First I think it prudent to understand mathematical password entropy. The wiki on Password Strength is a good place to start, but in short, password entropy the likely hood a password can be guessed given a pool of symbols.

This is neither complexity or "crack-ability", entropy is mutually exclusive these two concepts are not.

Entropy is important to understand first because it has two requirements:

  • Number of symbols
  • The length of those symbols

Number of Symbols

The number of symbols provided is a baseline for the number of bits of entropy per symbol. The uppercase alphabet alone doesn't have same entropy bits as if you include the lowercase symbols as well. If you include numbers, the entropy per symbol increases. The more symbols you add, the more bits of entropy you gain per symbol, in other terms, the larger your pool of symbols, the larger the entropy is for each symbol.

Length of Symbols

The length of symbols is important because each added symbol effectively doubles yours entropy. This is why length alone is such an important concept pushed in password security.

What is complexity?

Complexity of a password is the rules we put in place to enforce the "randomness" of passwords. Here are the basic rules:

  • Uppercase
  • Lowercase
  • Number
  • Special Character

These are common to most people. Websites use it all the time to try and force people in to randomness. We, however, are not random. This is why attackers can use something like dictionary attacks, and predictive algorithms to guess passwords.

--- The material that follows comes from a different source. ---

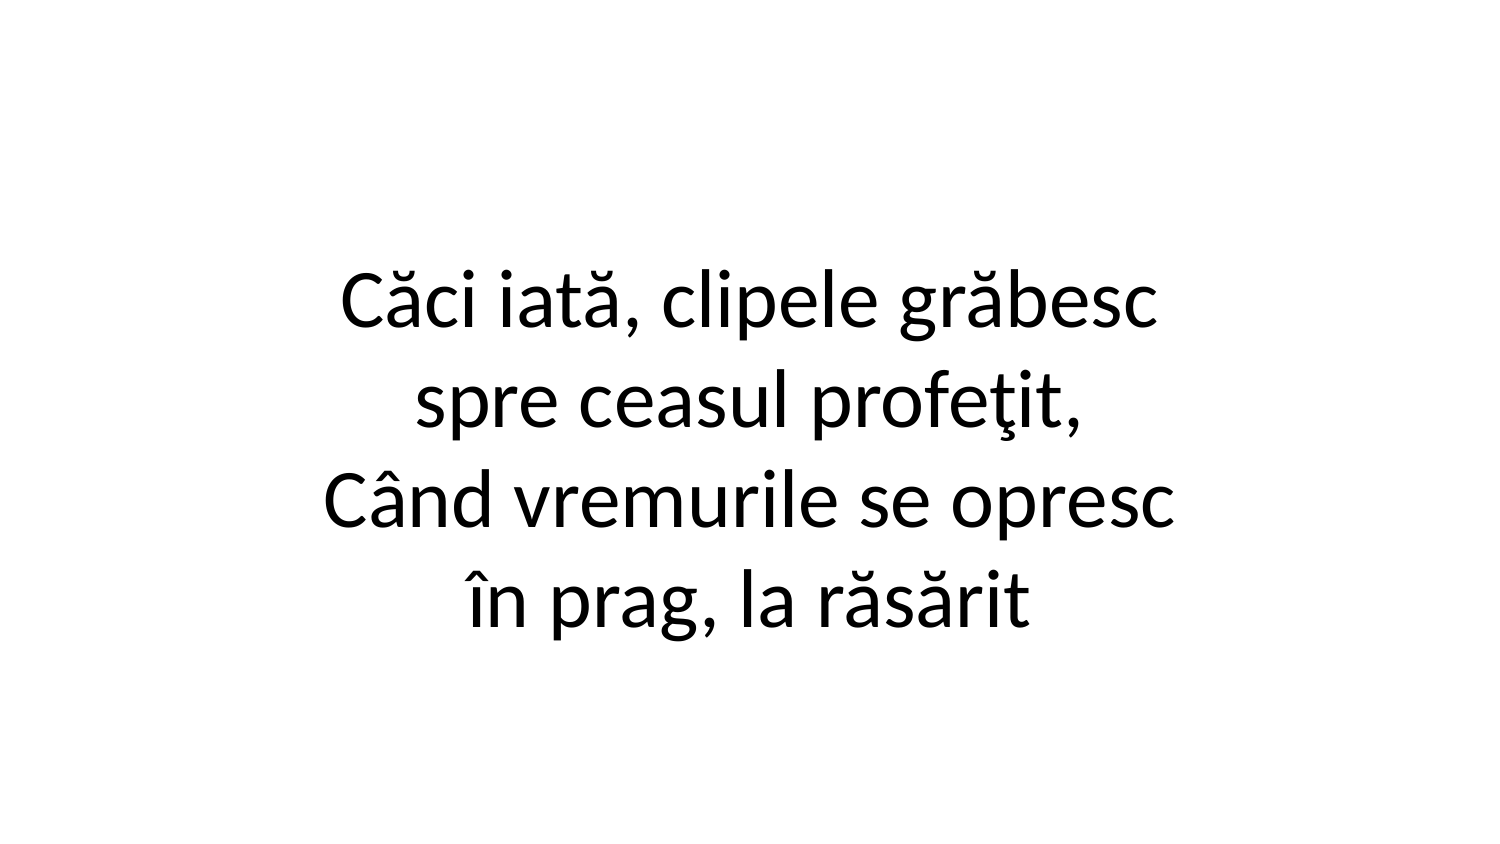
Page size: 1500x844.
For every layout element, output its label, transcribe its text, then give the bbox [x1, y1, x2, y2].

text_box Căci iată, clipele grăbesc spre ceasul profeţit, Când vremurile se opresc în prag, la răsărit [308, 192, 1192, 652]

It goes beyond that though to include security measures such as:

  • Encryption or Hash used
  • The strength of a salt
  • Security of a Private key

and so on.

Crack-ability

This is way more complicated than a simple post here. It is however an interesting topics (least to me :) ). Crack-ability is subjective, and the part that you need to understand is that you can only measure this concept based on a defined rules set. (I can't thing of a better word, I don't like "Crack-ability", but I'm pretty sure I understand what your asking).

PCFG Generator

Depending on what your trying to define using the PCFG it can be pretty complex. The basics of a PCFG is that if you feed it something, common words, phrases, etc, it provides a probability of what might be selected next. You can see this in every day life using smart phones with predictive text. (Did you ever notice that when you first started using it, the guesses were meh and now it pretty good at knowing what you are going to say?)

You could fed it common passwords, and than check probably of a person using that password.

For you project, unless you are trying to gauge the likely hood a person will select a password, I would suggest looking in to something else.